Now, I doubt there will be a Pleasant Ridge seating area in eternity. But we will all be in the same congregation together once again! And I feel confident we will track one another down, and fellowship together, once again, just as we did here at the crest of this hill in Cincinnati (only, in that day, we will do it without time constraints or sin!). And so, in this day of farewells, we look to that day of reunions. And thus we can be “sorrowful yet always rejoicing.”

January 3, 2018

"Who can stand before His cold?"

It’s been chilly, has it not? Six below zero when I checked the weather app on Tuesday morning! And, though it’s been warmer since, it’s still been pretty frigid for the most part! And it got me thinking of the psalmist’s question, quoted above. Here’s a little more of the context, from Psalm 147:

12Praise the LORD, O Jerusalem!
Praise your God, O Zion!
16 He gives snow like wool;
He scatters the frost like ashes.
17 He casts forth His ice as fragments;
Who can stand before His cold?

In short, snow, frost, ice, and cold are listed, here, as reasons to “praise the LORD.” In them we should see cause for magnifying our God, rather than for murmuring in our grumpiness; inducements to song, rather than to sourness! And so praise the LORD for these phenomena of winter! Praise Him, for instance, for what the snow has to teach us about His forgiveness (Isaiah 1:18) and His word (Isaiah 55:10-11). Praise Him for His creativity, seen in the beauty of the frost, and in the glory of a tree branch glazed with ice. And praise Him for the mighty power by which He brings these weather events to pass!
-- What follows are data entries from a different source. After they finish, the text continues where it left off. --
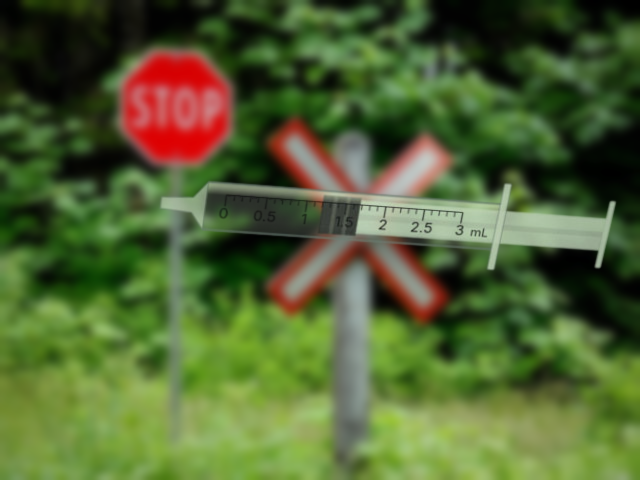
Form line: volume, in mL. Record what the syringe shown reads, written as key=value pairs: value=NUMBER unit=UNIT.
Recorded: value=1.2 unit=mL
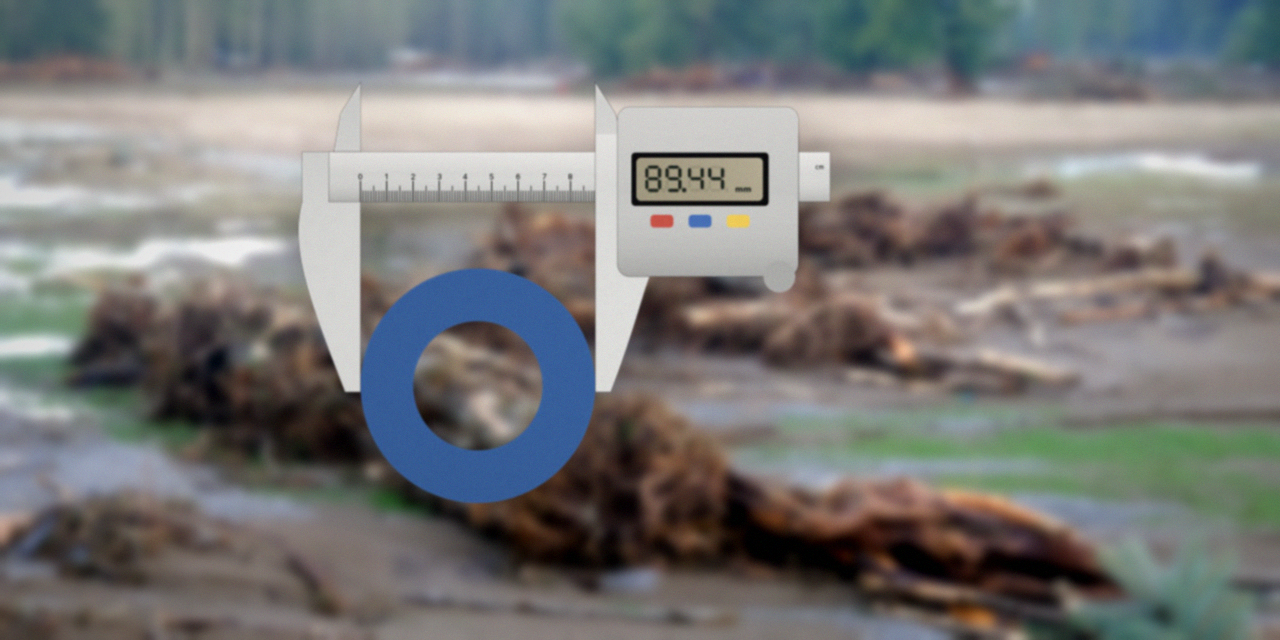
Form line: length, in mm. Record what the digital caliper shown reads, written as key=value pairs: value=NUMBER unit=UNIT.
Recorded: value=89.44 unit=mm
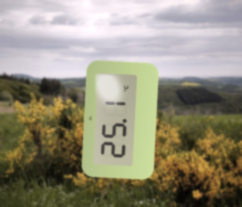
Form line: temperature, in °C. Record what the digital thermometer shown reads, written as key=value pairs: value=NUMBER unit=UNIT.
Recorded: value=25.1 unit=°C
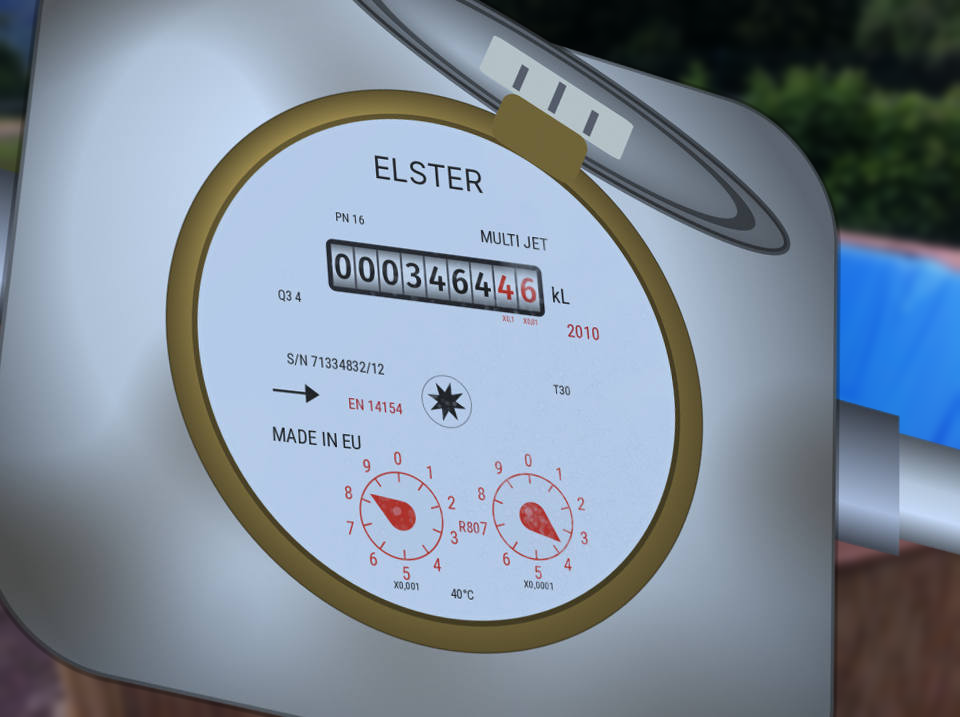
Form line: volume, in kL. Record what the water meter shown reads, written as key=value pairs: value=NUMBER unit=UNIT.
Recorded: value=3464.4683 unit=kL
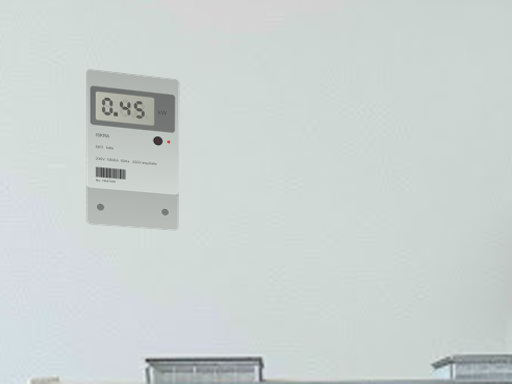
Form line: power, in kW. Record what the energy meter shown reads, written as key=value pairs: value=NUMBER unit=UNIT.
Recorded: value=0.45 unit=kW
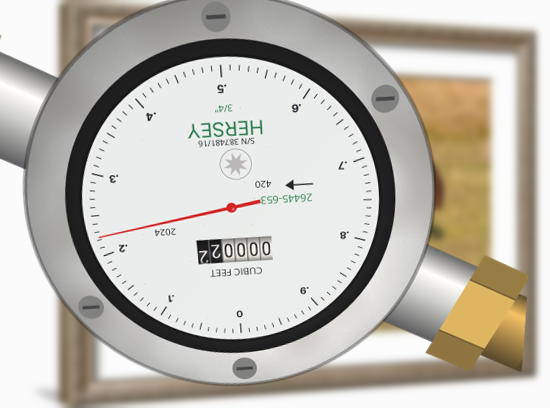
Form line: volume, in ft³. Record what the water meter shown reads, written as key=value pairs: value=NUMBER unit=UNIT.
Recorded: value=22.22 unit=ft³
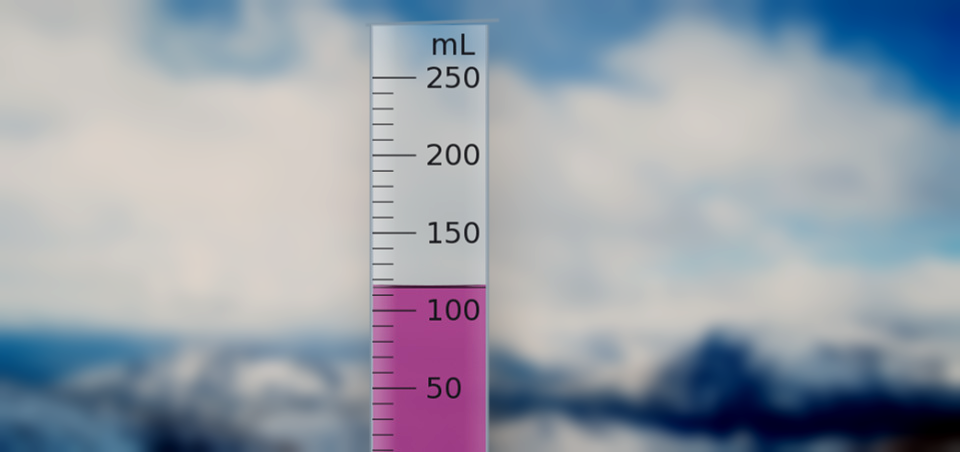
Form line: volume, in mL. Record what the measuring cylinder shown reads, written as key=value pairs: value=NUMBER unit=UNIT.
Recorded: value=115 unit=mL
Indeed, I think it’s that mighty power that is in view when the psalmist asks, at the end of verse 17, “who can stand before His cold?” How mighty is our God? Well, one example of His power is that He can so drop the temperature (v.17) that the human body cannot long stand before it without substantial help! Yes, with coats, and gloves, and hats, and thick socks we can stand (for a while) before the coldest days of winter. But not on our own. And not even in our normal attire. And all sorts of bad things can happen to us if we try!
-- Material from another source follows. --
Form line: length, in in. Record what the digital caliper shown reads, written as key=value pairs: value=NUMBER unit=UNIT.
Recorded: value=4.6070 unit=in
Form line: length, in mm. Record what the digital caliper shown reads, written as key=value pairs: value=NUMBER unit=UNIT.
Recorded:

And so “who can stand before His cold?” No one!

And when we realize this fact; when we realize that it’s so cold outside that we cannot long stand before it without significant protection, our response should be to recognize the amazing power of the God who sends the cold … and to praise Him for it (v.12)!
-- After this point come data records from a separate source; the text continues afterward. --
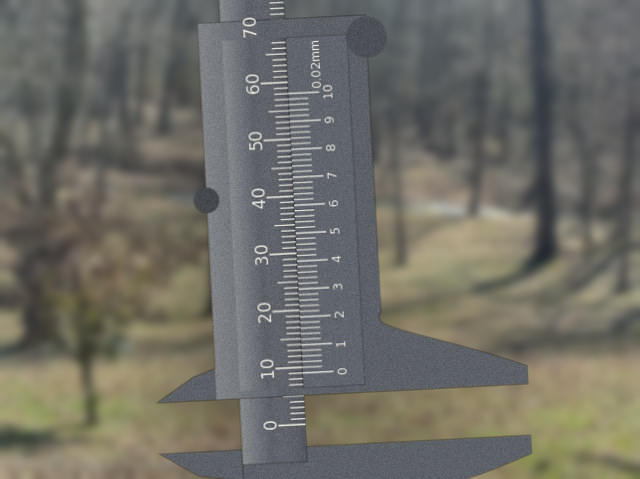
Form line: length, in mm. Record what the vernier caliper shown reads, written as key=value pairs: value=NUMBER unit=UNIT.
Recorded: value=9.0 unit=mm
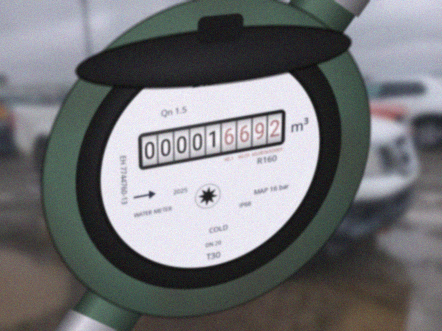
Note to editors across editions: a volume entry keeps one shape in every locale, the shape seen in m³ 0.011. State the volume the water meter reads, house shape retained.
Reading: m³ 1.6692
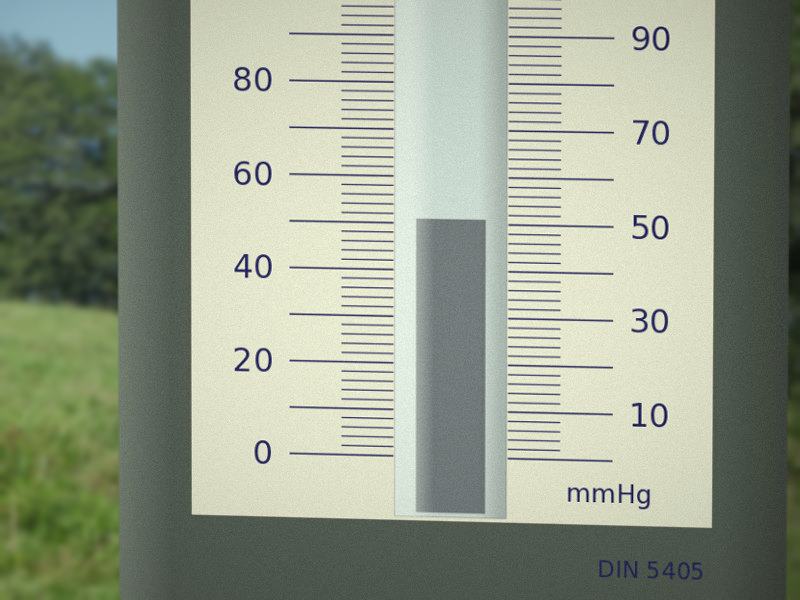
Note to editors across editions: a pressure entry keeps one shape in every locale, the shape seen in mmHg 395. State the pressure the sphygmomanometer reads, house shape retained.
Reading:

When God hems us in with the cold, He is demonstrating that He is God, and that we are not! And we should be thankful that we have a God like that – a God who is actually God; a God who is powerful enough to hem us in; a God before whose power we actually cannot stand! Because the God whose might is potent enough to produce unbearable cold is the same God who also wields that invincible power to protect, provide for, and redeem His people! And we need a God like that, don’t we? Indeed, we wouldn’t have Him any other way!